SUPPLIED TEXT>
--- Begin ---
Nachiyar Tirumoli (; ) is  a set of 143 verses composed by Andal, one of the twelve Alvars in Vaishnava tradition. In her restlessness and eagerness to attain Kannan (Krishna), Andal attempts various methods by which she can attain union with him, which forms the major part of work. Among the Tirumolis, Varanam Aayiram is very well-known and has a special significance. It details Andal's narration of her dream of her experiences with her friends on her way to achieve her purpose of birth (to marry Kannapiran).

These 143 verses are a part of the 4000 divine hymns of Naalayira Divya Prabandham. The verses are classified into fourteen decads, namely, a prayer to Kama, not to destroy a sand castle, Vastapraharana, securing union with the Lord, requesting a cuckoo to call her Lord, Kothai's marriage, eulogising Vishnu's conch, Megha Sandesa, prangs of separation from the Lord, seeking help to attain the Lord, and in praise of Ranganatha.

Etymology
Tirumoli literally means "sacred verses" in a Tamil poetic style and nachiyar means "woman", sometimes also translated as goddess. Therefore, the title means "Sacred Verses of the Woman". This poem fully reveals Andal's intense longing for Vishnu, her divine beloved. Utilising classical Tamil poetic conventions and interspersing stories from the Vedas and the Puranas, Andal creates imagery that is possibly unparalleled in the whole gamut of Indian religious literature.

Organisation of the verses

These 143 pasurams (verses) are organized in 14 segments and each one is called "Tirumoli". Thus the first set of ten pasurams is called as first Tirumoli. And is named after the first phrase of the first pasuram 'tai oru tingalum' (Tamil : தையொரு திங்கள்) .Similarly, all the other Tirumolis are named after the first phrase of first pasuram. And each Tirumoli deals with one specific topic. The first decad is a set of verses to pray Kama to seek Krishna as her husband. Andal expresses that she will lose her life if she is married to someone else other than Krishna. The second decad is a compilation of Andal's prayer to preserver the sand castle she built on the river. The third decad is a set similar to the vastraprahana, the playful chapter in Krishna's life when he took away garments of Gopikas and their request to get them back. The fourth decad has poems where she expresses her union with Lord. Kuyil Pattu or cuckoo's song forms the fifth decad where Andal requests cuckoo to sing in praise of Krishna. Experts attribute the verses to Pancharartra Agama, a mode of worship practiced in Vaishnavite temples. The sixth decad indicates her dream to marry Lord laying down the principles of spiritual dynamics. The eighth Tirumoli called "Vinnila Melappu" deals with Kodai telling her plight to the clouds and sending them as her messenger to Govindan, who is stationed in Thirumalai. The remaining Tirumolis are dedicated to different efforts by Andal to somehow speed up her union with Perumal. In the process, she waits impatiently, and finally in Patti Meindor Karerur Tirumoli, she is reunited with Vishnu.
--- End ---
WHAT THIS EXERCISE ASKS>
[a] In the passage on Nachiyar Tirumoli, repeat the part that opens with the words "These 143 verses" and closes with "praise of Ranganatha.", replacing "decads" with "sets".
[b] According to the passage on Nachiyar Tirumoli, what is the eighth Tirumoli called?

SOURCE EXCERPT>
--- Begin ---
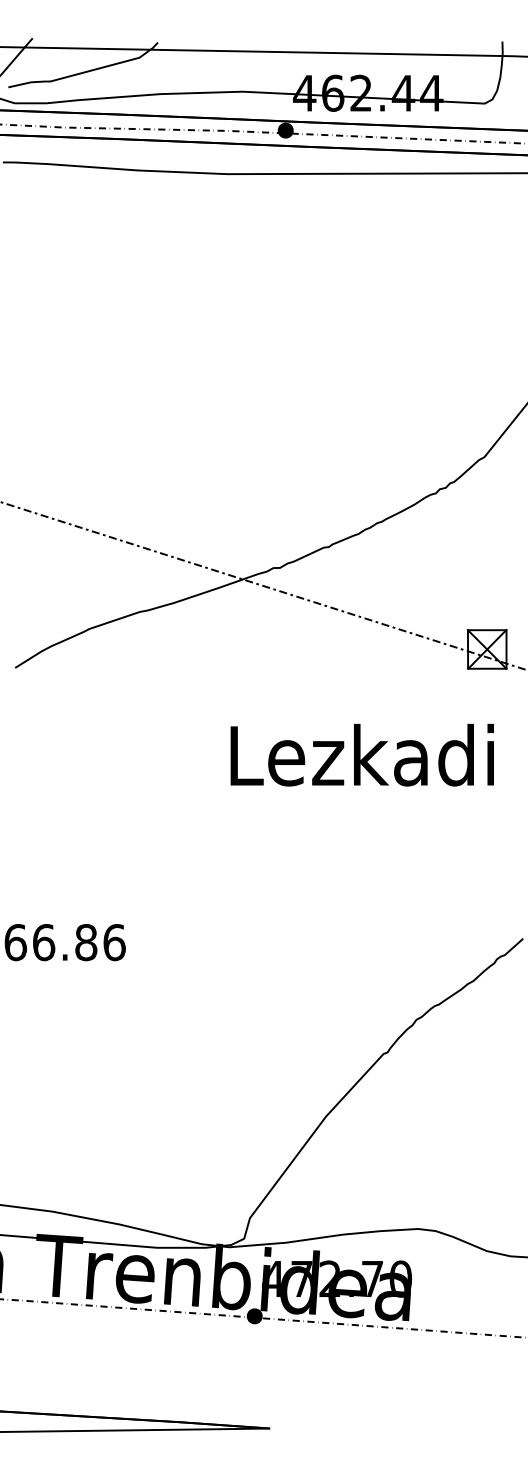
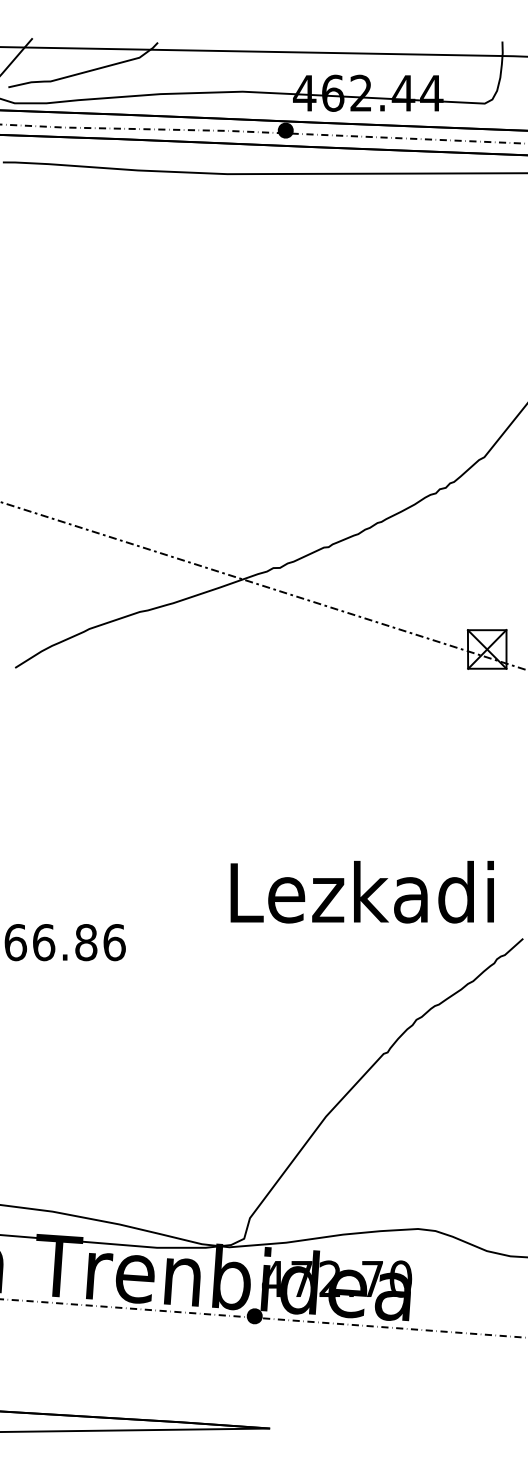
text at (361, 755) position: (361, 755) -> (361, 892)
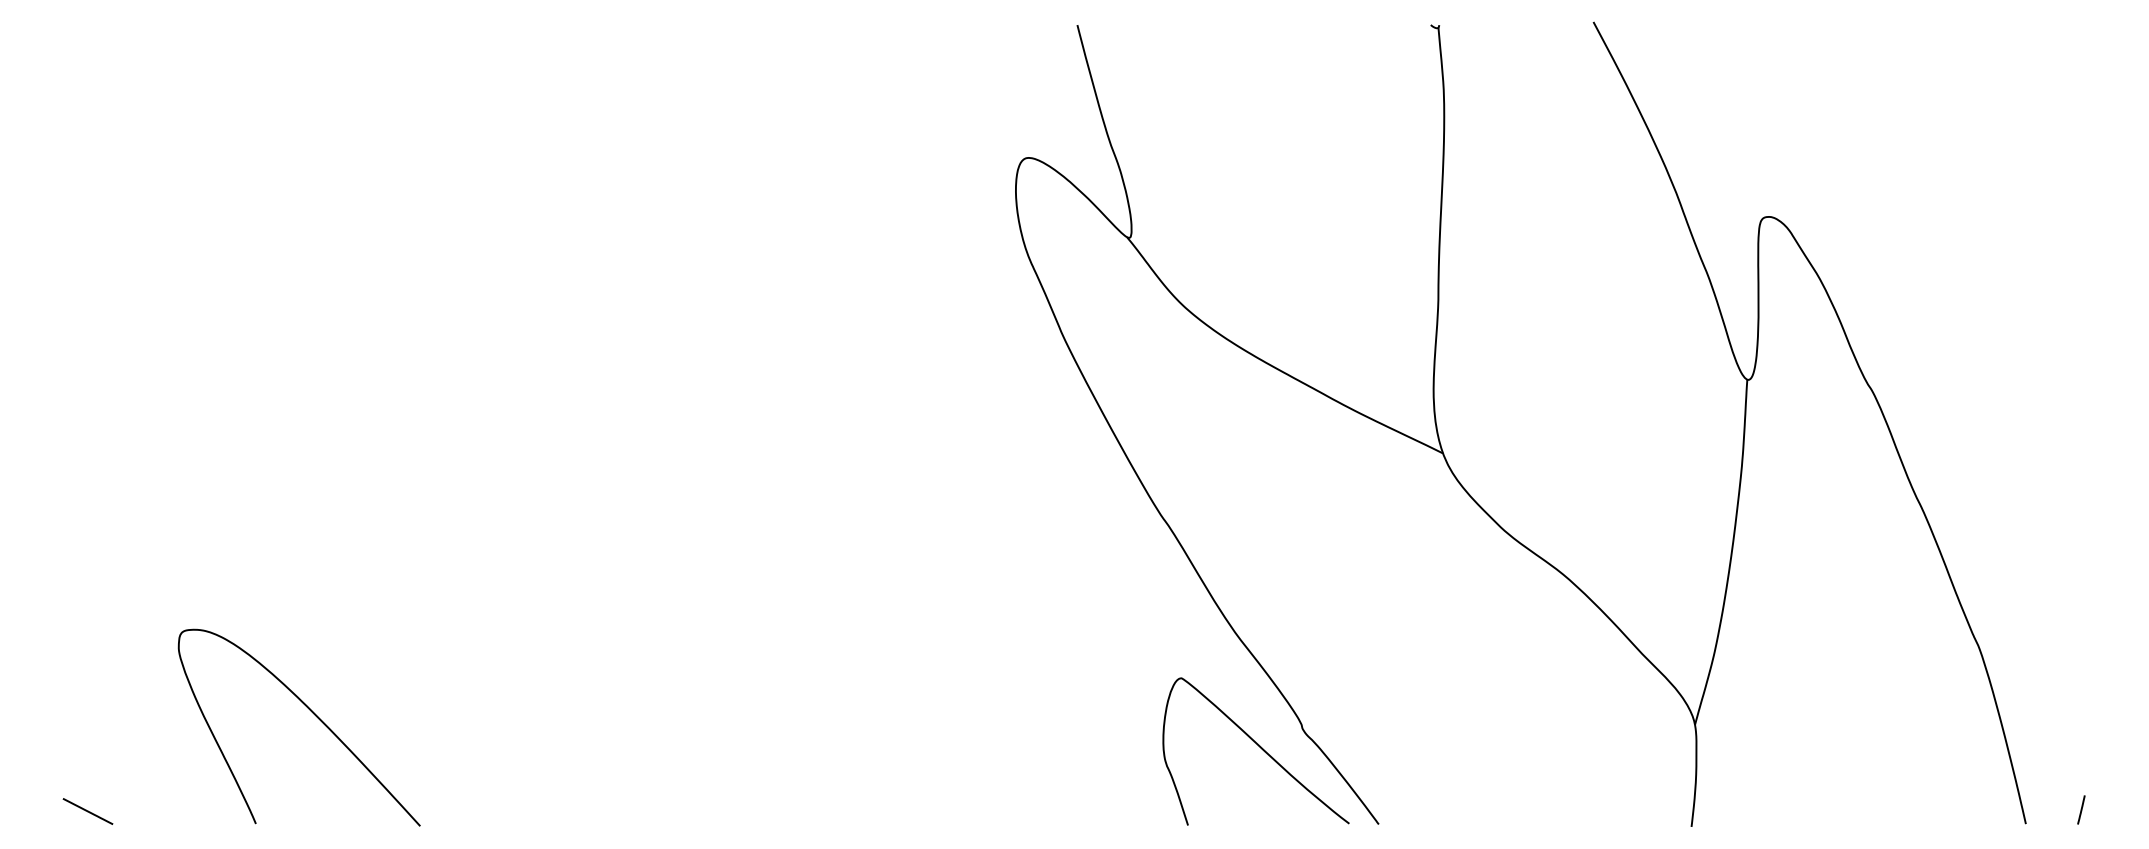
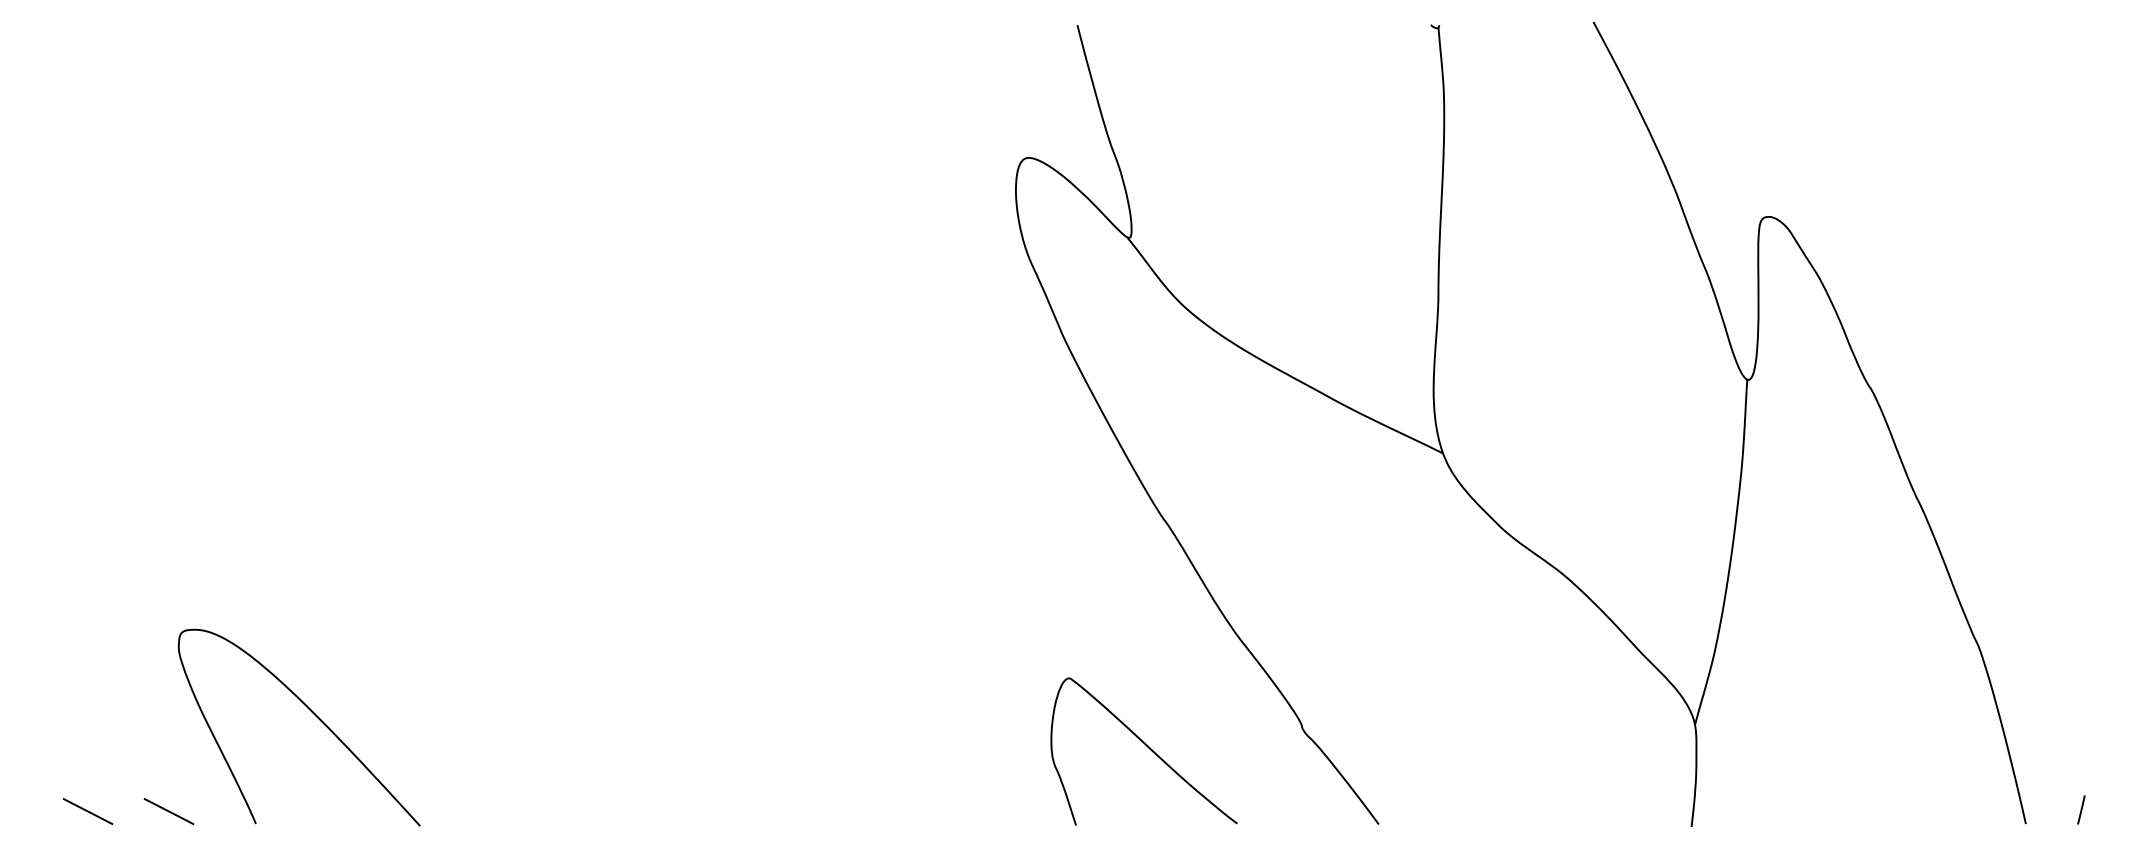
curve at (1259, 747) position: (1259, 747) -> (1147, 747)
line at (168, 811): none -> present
--- End ---
SOLVED PROBLEMS>
[a]
These 143 verses are a part of the 4000 divine hymns of Naalayira Divya Prabandham. The verses are classified into fourteen sets, namely, a prayer to Kama, not to destroy a sand castle, Vastapraharana, securing union with the Lord, requesting a cuckoo to call her Lord, Kothai's marriage, eulogising Vishnu's conch, Megha Sandesa, prangs of separation from the Lord, seeking help to attain the Lord, and in praise of Ranganatha.

[b] Vinnila Melappu